PF2 was the Treasury’s “new approach to public private partnerships” in 2012 which intended to reform PFI, by making companies invest more of their funds as equity which reduces the risk to banks. This reform was a response to a critical 2011 House of Commons Treasury Committee report that clarified that the government’s incentive for using PFI was not related to getting value for money. It was, and still is, used by governments to improve infrastructure without using their allotted capital budgets.
The PF2 reforms made few improvements to the significant systemic issues with PFIs, except shield banks from risk. It didn’t deter companies from making outrageous profits, and it increased public risk. One major drawback of PF2 is that the government’s share of profits drops from 50% to 33% if the deals are refinanced, which ends up costing taxpayers millions of Pounds.
Escaping the legal offshore loan sharks
The NAO report shows that, in some case, PFIs are 40%--and in one case 70%--more expensive than public financing options. The nightmare with PFI contracts is that they are both too expensive to continue and there are massive costs for getting out of the deals. The chair of the public accounts committee, Meg Hillier, addressed this dilemma by saying, “Many local bodies are now shackled to inflexible PFI contracts that are exorbitantly expensive to change.”

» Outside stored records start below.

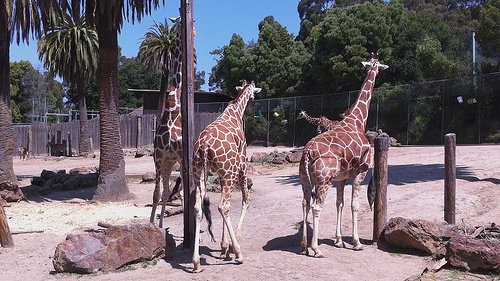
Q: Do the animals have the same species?
A: Yes, all the animals are giraffes.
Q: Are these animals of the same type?
A: Yes, all the animals are giraffes.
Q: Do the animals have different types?
A: No, all the animals are giraffes.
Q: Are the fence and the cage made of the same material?
A: Yes, both the fence and the cage are made of metal.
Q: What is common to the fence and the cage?
A: The material, both the fence and the cage are metallic.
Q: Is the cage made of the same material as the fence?
A: Yes, both the cage and the fence are made of metal.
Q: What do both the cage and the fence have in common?
A: The material, both the cage and the fence are metallic.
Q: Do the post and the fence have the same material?
A: No, the post is made of wood and the fence is made of metal.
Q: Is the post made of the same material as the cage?
A: No, the post is made of wood and the cage is made of metal.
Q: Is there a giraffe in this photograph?
A: Yes, there is a giraffe.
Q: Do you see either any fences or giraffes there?
A: Yes, there is a giraffe.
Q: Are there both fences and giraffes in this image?
A: Yes, there are both a giraffe and a fence.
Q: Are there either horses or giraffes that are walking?
A: Yes, the giraffe is walking.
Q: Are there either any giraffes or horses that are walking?
A: Yes, the giraffe is walking.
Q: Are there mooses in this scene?
A: No, there are no mooses.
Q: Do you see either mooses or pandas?
A: No, there are no mooses or pandas.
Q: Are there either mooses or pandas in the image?
A: No, there are no mooses or pandas.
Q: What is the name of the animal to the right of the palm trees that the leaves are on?
A: The animal is a giraffe.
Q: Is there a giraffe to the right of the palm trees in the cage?
A: Yes, there is a giraffe to the right of the palm trees.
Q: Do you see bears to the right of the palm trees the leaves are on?
A: No, there is a giraffe to the right of the palm trees.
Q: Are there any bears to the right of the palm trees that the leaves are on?
A: No, there is a giraffe to the right of the palm trees.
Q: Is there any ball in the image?
A: No, there are no balls.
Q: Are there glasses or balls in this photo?
A: No, there are no balls or glasses.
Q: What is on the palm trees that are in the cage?
A: The leaves are on the palm trees.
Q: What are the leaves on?
A: The leaves are on the palm trees.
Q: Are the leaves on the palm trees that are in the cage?
A: Yes, the leaves are on the palm trees.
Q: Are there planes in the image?
A: No, there are no planes.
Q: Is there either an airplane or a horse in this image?
A: No, there are no airplanes or horses.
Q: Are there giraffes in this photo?
A: Yes, there is a giraffe.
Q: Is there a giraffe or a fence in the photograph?
A: Yes, there is a giraffe.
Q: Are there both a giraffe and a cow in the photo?
A: No, there is a giraffe but no cows.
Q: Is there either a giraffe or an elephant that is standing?
A: Yes, the giraffe is standing.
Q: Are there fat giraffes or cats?
A: Yes, there is a fat giraffe.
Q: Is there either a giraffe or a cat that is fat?
A: Yes, the giraffe is fat.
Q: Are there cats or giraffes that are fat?
A: Yes, the giraffe is fat.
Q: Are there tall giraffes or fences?
A: Yes, there is a tall giraffe.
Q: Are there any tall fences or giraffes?
A: Yes, there is a tall giraffe.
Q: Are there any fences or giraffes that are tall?
A: Yes, the giraffe is tall.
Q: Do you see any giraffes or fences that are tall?
A: Yes, the giraffe is tall.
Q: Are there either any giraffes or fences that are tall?
A: Yes, the giraffe is tall.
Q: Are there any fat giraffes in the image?
A: Yes, there is a fat giraffe.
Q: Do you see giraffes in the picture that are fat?
A: Yes, there is a giraffe that is fat.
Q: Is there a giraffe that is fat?
A: Yes, there is a giraffe that is fat.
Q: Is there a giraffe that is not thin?
A: Yes, there is a fat giraffe.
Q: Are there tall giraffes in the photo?
A: Yes, there is a tall giraffe.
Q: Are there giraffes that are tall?
A: Yes, there is a giraffe that is tall.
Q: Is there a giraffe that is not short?
A: Yes, there is a tall giraffe.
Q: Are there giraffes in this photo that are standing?
A: Yes, there is a giraffe that is standing.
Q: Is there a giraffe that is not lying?
A: Yes, there is a giraffe that is standing.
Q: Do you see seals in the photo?
A: No, there are no seals.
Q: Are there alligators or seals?
A: No, there are no seals or alligators.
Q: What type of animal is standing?
A: The animal is a giraffe.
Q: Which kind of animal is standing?
A: The animal is a giraffe.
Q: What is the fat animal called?
A: The animal is a giraffe.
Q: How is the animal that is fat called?
A: The animal is a giraffe.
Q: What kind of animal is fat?
A: The animal is a giraffe.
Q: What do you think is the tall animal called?
A: The animal is a giraffe.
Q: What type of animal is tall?
A: The animal is a giraffe.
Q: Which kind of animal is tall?
A: The animal is a giraffe.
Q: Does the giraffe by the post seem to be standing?
A: Yes, the giraffe is standing.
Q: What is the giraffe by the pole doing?
A: The giraffe is standing.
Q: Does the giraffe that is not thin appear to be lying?
A: No, the giraffe is standing.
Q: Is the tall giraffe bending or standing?
A: The giraffe is standing.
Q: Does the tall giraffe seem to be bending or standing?
A: The giraffe is standing.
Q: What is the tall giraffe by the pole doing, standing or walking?
A: The giraffe is standing.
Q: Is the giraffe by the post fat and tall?
A: Yes, the giraffe is fat and tall.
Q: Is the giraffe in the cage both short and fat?
A: No, the giraffe is fat but tall.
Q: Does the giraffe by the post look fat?
A: Yes, the giraffe is fat.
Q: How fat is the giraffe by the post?
A: The giraffe is fat.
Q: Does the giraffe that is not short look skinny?
A: No, the giraffe is fat.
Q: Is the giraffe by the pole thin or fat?
A: The giraffe is fat.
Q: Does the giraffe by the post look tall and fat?
A: Yes, the giraffe is tall and fat.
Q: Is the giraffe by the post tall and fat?
A: Yes, the giraffe is tall and fat.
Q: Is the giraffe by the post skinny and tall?
A: No, the giraffe is tall but fat.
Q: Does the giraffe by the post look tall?
A: Yes, the giraffe is tall.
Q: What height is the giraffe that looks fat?
A: The giraffe is tall.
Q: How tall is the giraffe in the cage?
A: The giraffe is tall.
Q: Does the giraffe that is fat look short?
A: No, the giraffe is tall.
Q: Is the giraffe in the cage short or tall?
A: The giraffe is tall.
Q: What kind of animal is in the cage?
A: The animal is a giraffe.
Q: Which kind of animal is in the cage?
A: The animal is a giraffe.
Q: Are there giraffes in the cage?
A: Yes, there is a giraffe in the cage.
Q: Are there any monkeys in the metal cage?
A: No, there is a giraffe in the cage.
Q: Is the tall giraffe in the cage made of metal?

Labour MP Stella Creasy has pointed out that these companies are also getting a massive corporate tax break since they had been paying 30% tax rates when most of the contracts began, but the corporate rate has been reduced to 17%. She estimates that this means some firms have saved around £190million which she thinks is owed to the public sector. She suggests PFIs, which she has branded “legal loan sharks of the public sector” pay a windfall tax. The tax would help recover the £10.3billion in annual charges the UK pays for these deals, of which half is interest and charges.
As it stands, some of these PFI contracts are held by offshore companies who pay little or no UK corporate taxes and their investors are enjoying average annual returns around 28%. Rather than focus on clawing back some of the bonuses paid to Carillion’s executives, such as the £1.5million paid to former CEO Richard Howson, the prime minister should follow the suggestion of a windfall tax. This money should then be used to fund buying back the public infrastructure and operating these services in-house, putting an end to the days when UK’s public assets can be “a cash cow” for contractors like Carillion.